**Text extract:**

Only about 88 miles, or less than 5 percent, of the U.S.-Mexico border is fenced off, figures show; there's another 80 miles of vehicle barriers designed to stop smugglers from driving their cargo into the U.S. from Mexico.
If there's a gold standard for border fencing, it's the one outside San Diego. Once the premier smuggling corridor in the nation, the San Diego Sector got nine miles of double fencing, new high-tech surveillance and more boots on the ground after Operation Gatekeeper was unveiled in 1994. Critics called it a sham at the time, but today no one disputes that it has had a major impact on smuggling.
In 1995, the Border Patrol caught 524,231 illegal immigrants trying to cross its San Diego Sector, representing more than 40 percent of the total apprehensions that year. A decade later, the sector caught 126,913, figures show.
For fence proponents, Operation Gatekeeper is proof that fences work. For critics, it's proof they don't.
After the successful crackdown in Southern California, apprehensions soared to the east, in the Arizona desert, where illegal immigrants found they were less likely to be captured even if natural dangers, from heat stroke or snake venom, multiplied. Nationwide, apprehensions have remained relatively steady over the past decade even as the Border Patrol budget has more than tripled.
In 1995, 1.27 million illegal immigrants were apprehended along the southwestern border. Ten years later, in fiscal 2005, 1.17 million were caught.
The Border Patrol doesn't compile figures on the ones who make it through, but the Pew Hispanic Center in Washington estimates that the net population of undocumented people has been growing by about half a million people a year since 1990. About 12 million are here now.
The steady flow
Every year thousands more cross the southwestern border, through fields and farms, across city parks and Indian reservations, over golf courses, irrigation canals, wildlife preserves and coastal beaches.

**Problem set:**
1: From the border fence passage, list every kind of place named in its last sentence as somewhere people cross.
2: Print the border fence passage from "The Border Patrol doesn't" to "and coastal beaches.".
None of the entries are needed for this work.

**Dataset:**
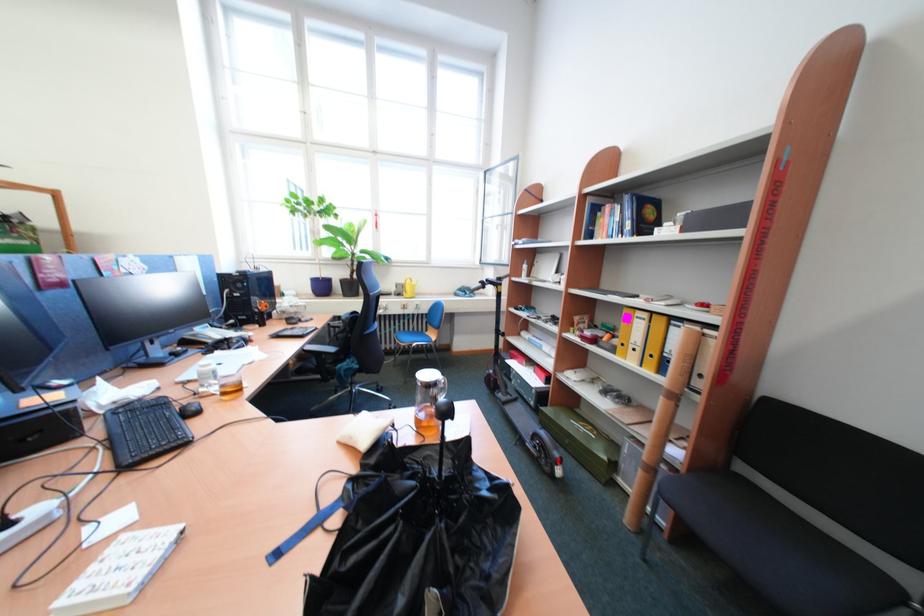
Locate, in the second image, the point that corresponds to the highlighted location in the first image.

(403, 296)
--
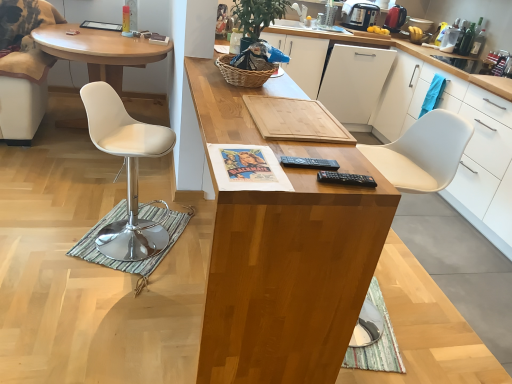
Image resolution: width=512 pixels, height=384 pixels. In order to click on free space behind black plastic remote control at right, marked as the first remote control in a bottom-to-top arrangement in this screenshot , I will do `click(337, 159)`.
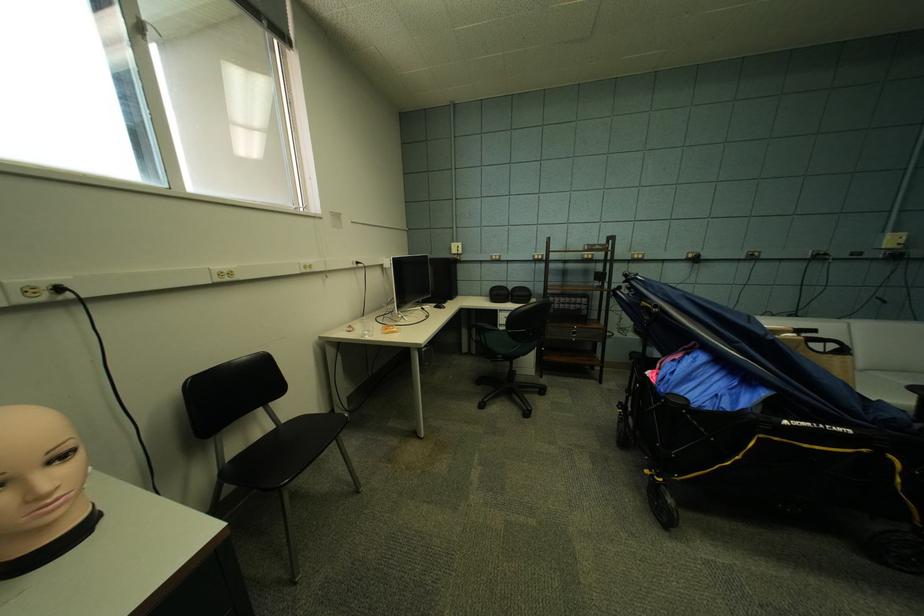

**Solution set:**
1: fields, farms, city parks, Indian reservations, golf courses, irrigation canals, wildlife preserves, coastal beaches

2:
The Border Patrol doesn't compile figures on the ones who make it through, but the Pew Hispanic Center in Washington estimates that the net population of undocumented people has been growing by about half a million people a year since 1990. About 12 million are here now.
The steady flow
Every year thousands more cross the southwestern border, through fields and farms, across city parks and Indian reservations, over golf courses, irrigation canals, wildlife preserves and coastal beaches.